The frequency of the surveillance techniques used for identifying a tumor in the present study are consistent with the data available on the growth rates of HCC contained in the literature.28–31 Specifically, the doubling time for HCC has been reported to range from 34.8–496.4 days with a mean of 93.5 days.31

There were important pitfalls in this study. These include the relative small number of cases followed (n=100) and the limited length of follow-up averaging 2/3 of a year. The important positive characteristics of this study however were: 1) the clear definitions of what findings were considered positive for a tumor using each surveillance method; 2) the blinded radiologic readings of the US and CT images, and 3) the use of the imaging studies by the radiologist to identify all tumors present in the explant livers.
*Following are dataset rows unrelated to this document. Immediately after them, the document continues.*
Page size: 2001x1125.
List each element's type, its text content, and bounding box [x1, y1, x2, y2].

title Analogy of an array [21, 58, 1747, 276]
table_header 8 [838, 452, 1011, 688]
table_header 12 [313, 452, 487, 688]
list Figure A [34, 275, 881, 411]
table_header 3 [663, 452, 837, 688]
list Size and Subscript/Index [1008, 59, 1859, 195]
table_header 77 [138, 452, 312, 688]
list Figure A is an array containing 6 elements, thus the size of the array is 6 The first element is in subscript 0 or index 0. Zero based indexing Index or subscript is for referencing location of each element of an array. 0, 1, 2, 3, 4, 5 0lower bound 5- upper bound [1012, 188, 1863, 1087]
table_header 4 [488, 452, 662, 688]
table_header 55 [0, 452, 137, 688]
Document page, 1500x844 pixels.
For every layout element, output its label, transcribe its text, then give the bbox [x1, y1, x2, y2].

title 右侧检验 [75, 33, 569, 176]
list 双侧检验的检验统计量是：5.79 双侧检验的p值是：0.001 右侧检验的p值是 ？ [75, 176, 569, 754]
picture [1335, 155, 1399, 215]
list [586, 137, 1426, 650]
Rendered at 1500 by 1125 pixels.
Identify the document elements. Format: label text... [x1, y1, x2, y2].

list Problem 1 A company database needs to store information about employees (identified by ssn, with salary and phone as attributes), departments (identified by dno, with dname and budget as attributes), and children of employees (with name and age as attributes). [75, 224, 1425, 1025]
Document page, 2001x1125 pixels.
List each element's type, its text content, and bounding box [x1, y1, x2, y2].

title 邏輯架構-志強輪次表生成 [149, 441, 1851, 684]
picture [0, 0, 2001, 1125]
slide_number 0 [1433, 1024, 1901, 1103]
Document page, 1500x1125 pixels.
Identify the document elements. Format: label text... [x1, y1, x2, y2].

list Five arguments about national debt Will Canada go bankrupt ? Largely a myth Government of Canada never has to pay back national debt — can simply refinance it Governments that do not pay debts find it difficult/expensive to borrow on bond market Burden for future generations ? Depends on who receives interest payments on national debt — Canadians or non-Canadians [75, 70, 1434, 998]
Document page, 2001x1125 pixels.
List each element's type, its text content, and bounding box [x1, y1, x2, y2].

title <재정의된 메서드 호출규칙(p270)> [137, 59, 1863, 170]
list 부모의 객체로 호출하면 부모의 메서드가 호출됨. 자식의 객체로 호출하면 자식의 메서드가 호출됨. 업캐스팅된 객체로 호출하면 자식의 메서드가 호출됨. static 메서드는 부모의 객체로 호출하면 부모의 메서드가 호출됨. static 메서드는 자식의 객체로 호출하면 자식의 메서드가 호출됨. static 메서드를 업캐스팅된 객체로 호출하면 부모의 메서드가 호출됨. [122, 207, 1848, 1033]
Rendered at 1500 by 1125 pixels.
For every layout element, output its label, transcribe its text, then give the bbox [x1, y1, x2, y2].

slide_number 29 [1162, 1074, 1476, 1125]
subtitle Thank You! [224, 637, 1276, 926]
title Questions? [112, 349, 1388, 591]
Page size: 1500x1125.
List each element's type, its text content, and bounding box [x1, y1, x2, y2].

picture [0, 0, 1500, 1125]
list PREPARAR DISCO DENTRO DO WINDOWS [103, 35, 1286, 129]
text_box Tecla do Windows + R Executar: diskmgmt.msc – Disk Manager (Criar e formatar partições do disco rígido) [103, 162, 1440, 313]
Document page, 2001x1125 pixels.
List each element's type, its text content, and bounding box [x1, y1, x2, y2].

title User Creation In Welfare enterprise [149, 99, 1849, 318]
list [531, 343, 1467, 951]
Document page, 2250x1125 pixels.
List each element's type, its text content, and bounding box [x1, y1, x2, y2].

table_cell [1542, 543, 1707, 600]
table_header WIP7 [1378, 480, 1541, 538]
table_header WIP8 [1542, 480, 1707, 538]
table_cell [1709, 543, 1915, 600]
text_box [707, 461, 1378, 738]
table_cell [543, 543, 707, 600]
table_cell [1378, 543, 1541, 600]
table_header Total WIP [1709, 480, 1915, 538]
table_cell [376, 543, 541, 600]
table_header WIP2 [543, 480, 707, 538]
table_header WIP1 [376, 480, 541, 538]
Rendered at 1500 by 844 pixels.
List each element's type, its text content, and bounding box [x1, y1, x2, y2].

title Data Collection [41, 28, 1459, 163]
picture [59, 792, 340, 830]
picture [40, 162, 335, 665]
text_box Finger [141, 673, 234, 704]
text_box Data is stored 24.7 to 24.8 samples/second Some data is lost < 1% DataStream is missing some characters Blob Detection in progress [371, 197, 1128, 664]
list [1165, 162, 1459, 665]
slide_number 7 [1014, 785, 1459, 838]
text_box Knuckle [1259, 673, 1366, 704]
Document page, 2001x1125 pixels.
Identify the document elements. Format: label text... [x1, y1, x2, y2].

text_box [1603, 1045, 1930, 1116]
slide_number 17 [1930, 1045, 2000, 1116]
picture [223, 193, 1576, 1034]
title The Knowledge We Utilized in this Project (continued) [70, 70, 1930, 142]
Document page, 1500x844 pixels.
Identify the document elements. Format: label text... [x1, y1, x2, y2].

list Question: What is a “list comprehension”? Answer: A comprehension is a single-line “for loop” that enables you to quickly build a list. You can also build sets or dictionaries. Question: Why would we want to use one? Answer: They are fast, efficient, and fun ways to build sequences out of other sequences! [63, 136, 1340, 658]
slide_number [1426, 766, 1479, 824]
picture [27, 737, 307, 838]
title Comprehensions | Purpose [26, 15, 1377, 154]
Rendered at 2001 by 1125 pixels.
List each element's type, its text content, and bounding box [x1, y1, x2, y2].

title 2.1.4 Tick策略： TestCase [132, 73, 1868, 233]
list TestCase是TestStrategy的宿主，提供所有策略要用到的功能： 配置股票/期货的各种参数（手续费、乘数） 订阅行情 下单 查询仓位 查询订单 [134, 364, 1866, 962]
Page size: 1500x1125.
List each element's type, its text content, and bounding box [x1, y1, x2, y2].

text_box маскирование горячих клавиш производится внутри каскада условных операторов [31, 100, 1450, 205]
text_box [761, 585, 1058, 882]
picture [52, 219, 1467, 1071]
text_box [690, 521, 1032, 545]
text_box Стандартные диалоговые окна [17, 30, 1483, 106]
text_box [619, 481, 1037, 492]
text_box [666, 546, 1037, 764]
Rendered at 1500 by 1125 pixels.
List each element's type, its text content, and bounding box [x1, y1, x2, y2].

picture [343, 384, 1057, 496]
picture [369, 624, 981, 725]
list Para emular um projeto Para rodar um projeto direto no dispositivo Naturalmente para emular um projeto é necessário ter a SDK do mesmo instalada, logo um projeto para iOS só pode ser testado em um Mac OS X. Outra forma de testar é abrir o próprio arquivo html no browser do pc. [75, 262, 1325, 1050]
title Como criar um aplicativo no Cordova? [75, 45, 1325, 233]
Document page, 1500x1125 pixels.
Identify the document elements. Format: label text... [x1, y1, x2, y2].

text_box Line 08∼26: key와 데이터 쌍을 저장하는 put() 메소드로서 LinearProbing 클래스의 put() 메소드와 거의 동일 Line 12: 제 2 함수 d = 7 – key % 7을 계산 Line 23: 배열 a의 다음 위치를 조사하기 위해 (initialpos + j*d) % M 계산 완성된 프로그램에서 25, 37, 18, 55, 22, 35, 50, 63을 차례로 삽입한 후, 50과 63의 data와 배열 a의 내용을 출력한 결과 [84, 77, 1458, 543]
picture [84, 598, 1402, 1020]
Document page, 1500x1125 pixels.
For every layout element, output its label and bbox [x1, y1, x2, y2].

In conclusion these data suggest that:

  • 1The development of a HCC in an individual on a transplant list is not rare and occurs in as many as 20% of cases;
  • 2The most effective method for the detection of de novo HCC appears to be semi-annual triphasic CT scan with the identification of a new early enhancing lesion;
  • 3Early recognition and subsequent treatment followed by liver transplantation enables the great majority of these cases to be cured both of their end stage liver disease and their tumor;
  • 4The application of therapeutic procedures directed at tumor ablation in these cases appears to be effective at controlling the growth of the tumors until transplantation can be accomplished.